_TASK DESCRIPTION:_ Copy verbatim the lines of the items below, starting with the line that contains "Other/NPCS/Neutral/Maledos\|Maledos]] (Red District):**" and continuing through the line that contains "Again/NPCS,PCS,and Other/Player Characters/PC's/Viv\|Viv]]", with both of those lines included. Output only those lines.

◇ ◇ ◇ ◇

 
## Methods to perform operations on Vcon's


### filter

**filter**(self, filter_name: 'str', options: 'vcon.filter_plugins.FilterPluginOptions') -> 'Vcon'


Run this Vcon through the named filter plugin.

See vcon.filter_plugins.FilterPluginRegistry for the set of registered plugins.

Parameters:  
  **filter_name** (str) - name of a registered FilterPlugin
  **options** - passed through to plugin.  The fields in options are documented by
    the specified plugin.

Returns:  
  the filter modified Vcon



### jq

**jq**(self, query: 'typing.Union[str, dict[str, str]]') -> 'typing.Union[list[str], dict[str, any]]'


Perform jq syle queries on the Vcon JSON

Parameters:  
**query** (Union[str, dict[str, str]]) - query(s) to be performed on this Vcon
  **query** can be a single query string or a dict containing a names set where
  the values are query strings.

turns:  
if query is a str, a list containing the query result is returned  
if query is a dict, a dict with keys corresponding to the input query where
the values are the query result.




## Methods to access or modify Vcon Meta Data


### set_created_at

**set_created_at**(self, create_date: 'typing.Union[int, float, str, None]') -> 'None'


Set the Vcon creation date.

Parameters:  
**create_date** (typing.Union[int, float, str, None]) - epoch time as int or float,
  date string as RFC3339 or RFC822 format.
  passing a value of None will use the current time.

◇ ◇ ◇ ◇

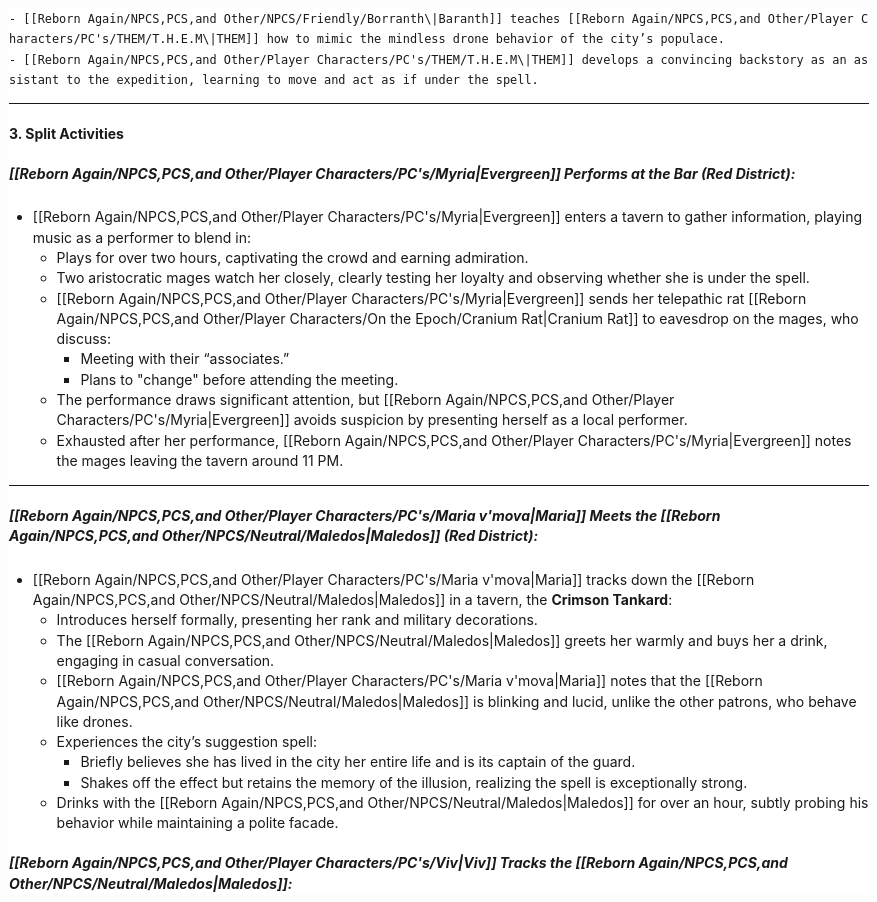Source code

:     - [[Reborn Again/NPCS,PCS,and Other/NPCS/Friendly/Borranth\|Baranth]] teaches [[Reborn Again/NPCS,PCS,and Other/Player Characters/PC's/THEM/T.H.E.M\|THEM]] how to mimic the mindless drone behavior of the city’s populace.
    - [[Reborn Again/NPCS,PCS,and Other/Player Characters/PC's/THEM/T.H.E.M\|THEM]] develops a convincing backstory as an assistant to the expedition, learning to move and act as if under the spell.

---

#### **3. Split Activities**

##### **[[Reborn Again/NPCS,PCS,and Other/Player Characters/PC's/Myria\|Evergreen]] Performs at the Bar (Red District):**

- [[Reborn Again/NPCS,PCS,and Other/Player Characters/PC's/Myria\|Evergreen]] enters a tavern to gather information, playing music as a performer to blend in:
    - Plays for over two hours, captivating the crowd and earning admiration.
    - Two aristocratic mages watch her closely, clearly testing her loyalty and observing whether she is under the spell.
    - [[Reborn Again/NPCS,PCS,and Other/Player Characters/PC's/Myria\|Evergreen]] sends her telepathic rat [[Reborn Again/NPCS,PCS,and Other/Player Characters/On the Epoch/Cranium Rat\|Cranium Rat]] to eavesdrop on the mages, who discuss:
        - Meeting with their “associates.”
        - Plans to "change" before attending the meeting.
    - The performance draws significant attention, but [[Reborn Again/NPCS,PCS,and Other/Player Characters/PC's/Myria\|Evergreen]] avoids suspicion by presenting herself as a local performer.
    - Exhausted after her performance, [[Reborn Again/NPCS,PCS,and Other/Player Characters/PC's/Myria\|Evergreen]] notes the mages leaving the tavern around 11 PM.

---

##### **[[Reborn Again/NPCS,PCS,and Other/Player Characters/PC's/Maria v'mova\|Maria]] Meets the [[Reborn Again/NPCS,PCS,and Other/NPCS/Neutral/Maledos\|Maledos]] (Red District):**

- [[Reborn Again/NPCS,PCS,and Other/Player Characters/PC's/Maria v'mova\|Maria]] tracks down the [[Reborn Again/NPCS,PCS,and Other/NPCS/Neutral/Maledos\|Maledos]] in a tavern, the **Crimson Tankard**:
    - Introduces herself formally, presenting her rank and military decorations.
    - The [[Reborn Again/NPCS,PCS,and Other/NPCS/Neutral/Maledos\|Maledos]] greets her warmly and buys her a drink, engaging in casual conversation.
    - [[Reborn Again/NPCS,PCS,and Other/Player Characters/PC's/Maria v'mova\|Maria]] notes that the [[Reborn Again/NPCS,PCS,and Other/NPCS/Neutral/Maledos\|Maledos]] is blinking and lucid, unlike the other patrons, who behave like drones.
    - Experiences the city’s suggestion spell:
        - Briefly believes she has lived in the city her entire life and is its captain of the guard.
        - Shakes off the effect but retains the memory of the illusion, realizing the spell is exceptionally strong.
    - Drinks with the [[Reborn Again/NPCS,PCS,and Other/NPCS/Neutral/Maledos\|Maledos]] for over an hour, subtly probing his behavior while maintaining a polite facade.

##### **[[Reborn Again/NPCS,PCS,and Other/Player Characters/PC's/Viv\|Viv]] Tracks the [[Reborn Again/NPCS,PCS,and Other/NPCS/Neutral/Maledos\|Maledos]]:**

◇ ◇ ◇ ◇

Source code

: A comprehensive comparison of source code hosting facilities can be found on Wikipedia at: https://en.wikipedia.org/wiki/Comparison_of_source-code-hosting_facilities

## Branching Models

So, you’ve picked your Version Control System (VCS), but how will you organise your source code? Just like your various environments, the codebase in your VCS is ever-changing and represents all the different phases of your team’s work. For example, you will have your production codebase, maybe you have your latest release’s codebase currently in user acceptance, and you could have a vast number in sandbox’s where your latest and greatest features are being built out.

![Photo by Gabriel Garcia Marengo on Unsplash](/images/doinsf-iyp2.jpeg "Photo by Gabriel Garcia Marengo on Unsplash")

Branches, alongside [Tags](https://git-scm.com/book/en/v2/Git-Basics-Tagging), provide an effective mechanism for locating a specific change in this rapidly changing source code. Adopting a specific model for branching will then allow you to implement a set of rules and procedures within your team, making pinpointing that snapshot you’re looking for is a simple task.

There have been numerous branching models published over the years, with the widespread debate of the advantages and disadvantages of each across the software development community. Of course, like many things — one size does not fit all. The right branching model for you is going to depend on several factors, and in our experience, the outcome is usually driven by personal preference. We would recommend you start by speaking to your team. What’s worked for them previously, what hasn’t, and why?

◇ ◇ ◇ ◇

_ANSWER TO THIS PROBLEM:_
##### **[[Reborn Again/NPCS,PCS,and Other/Player Characters/PC's/Maria v'mova\|Maria]] Meets the [[Reborn Again/NPCS,PCS,and Other/NPCS/Neutral/Maledos\|Maledos]] (Red District):**

- [[Reborn Again/NPCS,PCS,and Other/Player Characters/PC's/Maria v'mova\|Maria]] tracks down the [[Reborn Again/NPCS,PCS,and Other/NPCS/Neutral/Maledos\|Maledos]] in a tavern, the **Crimson Tankard**:
    - Introduces herself formally, presenting her rank and military decorations.
    - The [[Reborn Again/NPCS,PCS,and Other/NPCS/Neutral/Maledos\|Maledos]] greets her warmly and buys her a drink, engaging in casual conversation.
    - [[Reborn Again/NPCS,PCS,and Other/Player Characters/PC's/Maria v'mova\|Maria]] notes that the [[Reborn Again/NPCS,PCS,and Other/NPCS/Neutral/Maledos\|Maledos]] is blinking and lucid, unlike the other patrons, who behave like drones.
    - Experiences the city’s suggestion spell:
        - Briefly believes she has lived in the city her entire life and is its captain of the guard.
        - Shakes off the effect but retains the memory of the illusion, realizing the spell is exceptionally strong.
    - Drinks with the [[Reborn Again/NPCS,PCS,and Other/NPCS/Neutral/Maledos\|Maledos]] for over an hour, subtly probing his behavior while maintaining a polite facade.

##### **[[Reborn Again/NPCS,PCS,and Other/Player Characters/PC's/Viv\|Viv]] Tracks the [[Reborn Again/NPCS,PCS,and Other/NPCS/Neutral/Maledos\|Maledos]]:**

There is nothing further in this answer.